**What needs to be done**
Your task is to reproduce exactly the lines from the line with "left elbow: (343, 473)" through the end of the records below.

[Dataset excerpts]
####

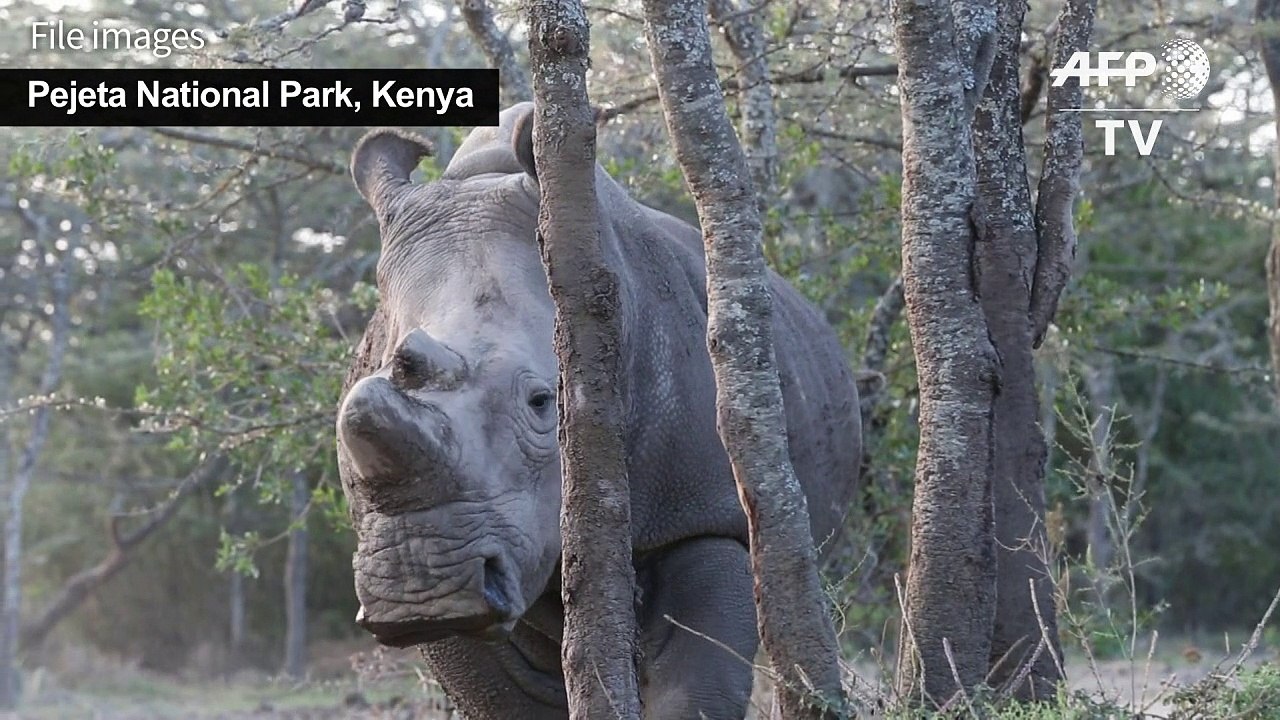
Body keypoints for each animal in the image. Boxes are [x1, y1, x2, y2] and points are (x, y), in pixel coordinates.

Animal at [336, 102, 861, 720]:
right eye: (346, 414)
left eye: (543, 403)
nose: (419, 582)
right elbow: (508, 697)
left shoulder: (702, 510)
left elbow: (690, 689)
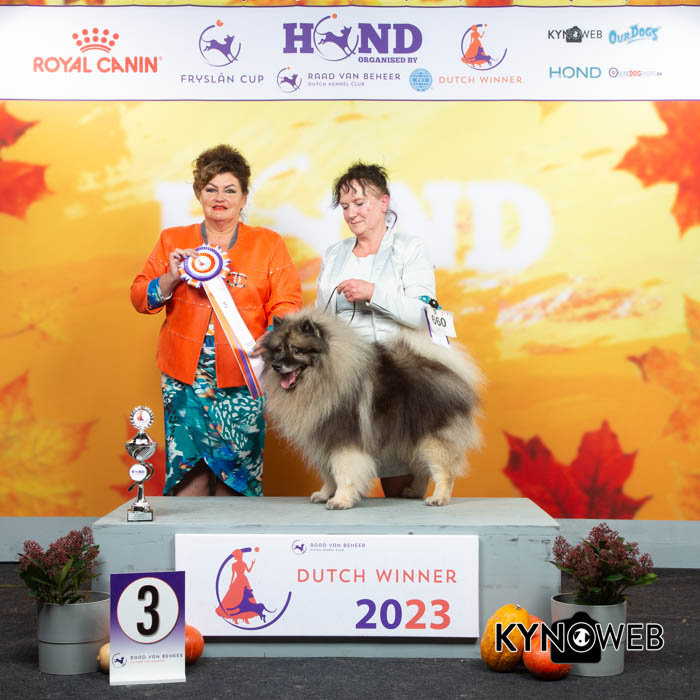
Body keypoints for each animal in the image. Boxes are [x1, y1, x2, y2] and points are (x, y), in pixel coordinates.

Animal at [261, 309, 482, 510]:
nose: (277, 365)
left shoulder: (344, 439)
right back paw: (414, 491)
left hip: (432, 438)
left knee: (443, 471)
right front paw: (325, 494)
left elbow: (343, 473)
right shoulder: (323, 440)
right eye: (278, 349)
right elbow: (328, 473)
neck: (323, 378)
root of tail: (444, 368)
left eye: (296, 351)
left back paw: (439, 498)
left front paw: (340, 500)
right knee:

####

**Exercise response**
left elbow: (343, 473)
right shoulder: (323, 440)
right eye: (278, 349)
right elbow: (328, 473)
neck: (323, 378)
root of tail: (444, 368)
left eye: (296, 351)
left back paw: (439, 498)
left front paw: (340, 500)
right knee:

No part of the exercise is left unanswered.